O processo de expansão em curso dos limites geográficos da música popular tem ajudado a modificar a relação com diversas culturas laterais às anglo-saxónicas. A codifcação world music, onde eram enjauladas as espécies exóticas, está em fim de estação. A livre circulaçåo de informação, a afirmação dos mercados internos, e a emancipação de mundos como o latino, em toda a sua imensidão, abriram canais a correntes e nomes num passado recente vetados a circuitos periféricos.
Que no caso de Ana Tijoux está a milhas de ser uma novata. A novidade é o regresso, uma década depois de Vengo. Longos dias têm dez anos de perdas irreversíveis e novas auroras. A vida aconteceu, isto é durante esse período a rapper chilena dedicou-se a cuidar dos dois filhos, agora com 18 e 10 anos. Chama-se por isso Vida o álbum embora seja profundamente tocado pelas cicatrizes da morte. Tania, é um tributo à irmã, morta há quatro anos. Versos como “Rompieron la puerta sin aviso, te arranaron de mí sin permiso” são explícitos quanto ao sentimento de perda no íntimo pessoal, mas duplicam o sentido nas guerras deflagradas.

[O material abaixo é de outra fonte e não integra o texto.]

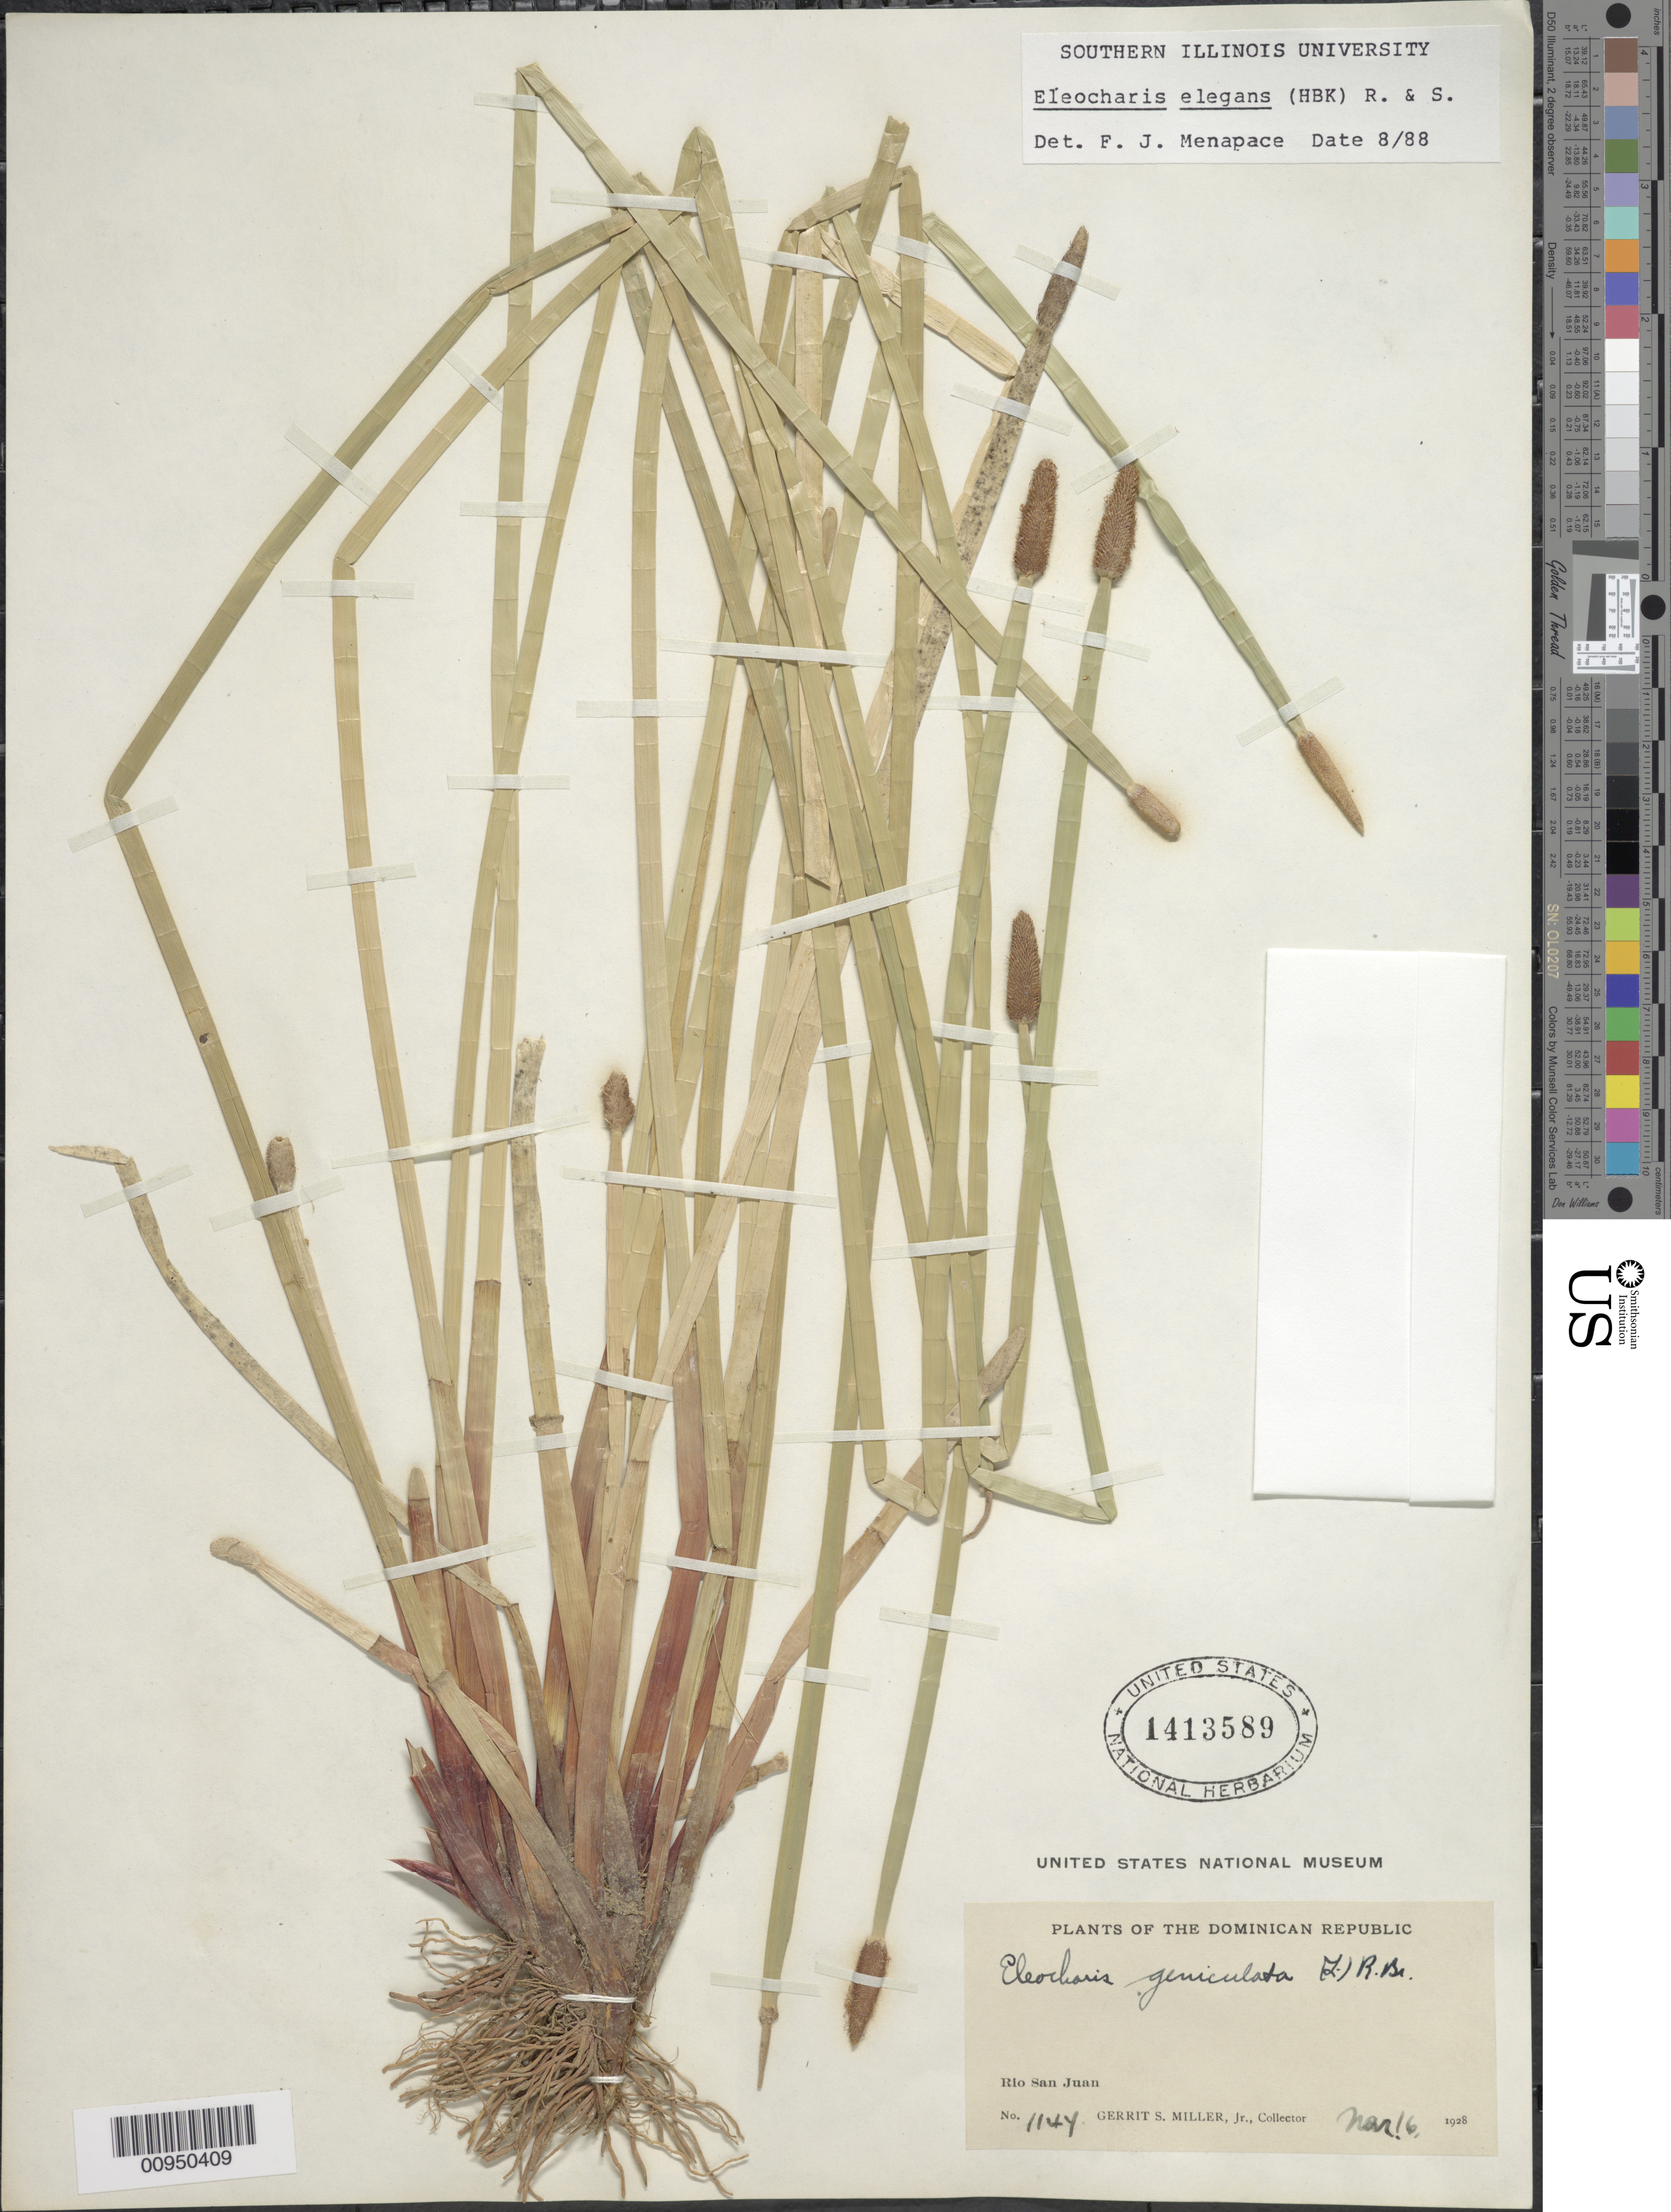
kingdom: Plantae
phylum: Tracheophyta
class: Liliopsida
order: Poales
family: Cyperaceae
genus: Eleocharis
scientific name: Eleocharis elegans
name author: (Kunth) Roem. & Schult.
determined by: Menapace, F. J.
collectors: G. S. Miller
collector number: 1144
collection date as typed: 16 Mar 1928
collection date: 1928-03-16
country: Dominican Republic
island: Hispaniola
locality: Rio San Juan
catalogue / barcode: US 1413589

A poesia está para além do luto e celebra entretanto e sobretudo a vida de dentro para fora. Enquanto faz da autobiografia um manual de sobrevivência, recentra-se para compreender um atlas em rotaçåo constante. Ana Tijoux questiona expectativas exteriores, critica o materialismo, aponta à poluição, choca de frente com o mundo ao redor. E ainda assim, cai de pé na efervescência de Millionaria, no safari de Bailando Sola Aquí ou nos aguaceiros latino-americanos que provam a existência de Vida para além do reggaeton quadrado. Os 50 anos do hip-hop merecem uma homenagem em Tú Sae, em nome da unidade de um movimento representado por ela, Plug 1 dos De La Soul e Talib Kweli.
É um álbum de itineração interior no rastreio das perguntas. A resolução está fora de si, no vigor rítmico batalhador e incansável. Funk, disco, cumbia e trap são as balas sobre a multidão. Responsabilidade dividida com o produtor e cúmplice habitual Andrés Celis, um músico de jazz que faz do mantra da liberdade uma filosofia de Vida. Na derradeira Fin de Mundo, a consciência de Ana Tijoux profetiza sobre o fim da história: “Si se viene el fin del mundo/Bailemos desnudos juntos. Uma queda que não verga a espinha. Se for para ir ao chåo, que seja na roda. Porque combater e dançar podem ser um só movimento.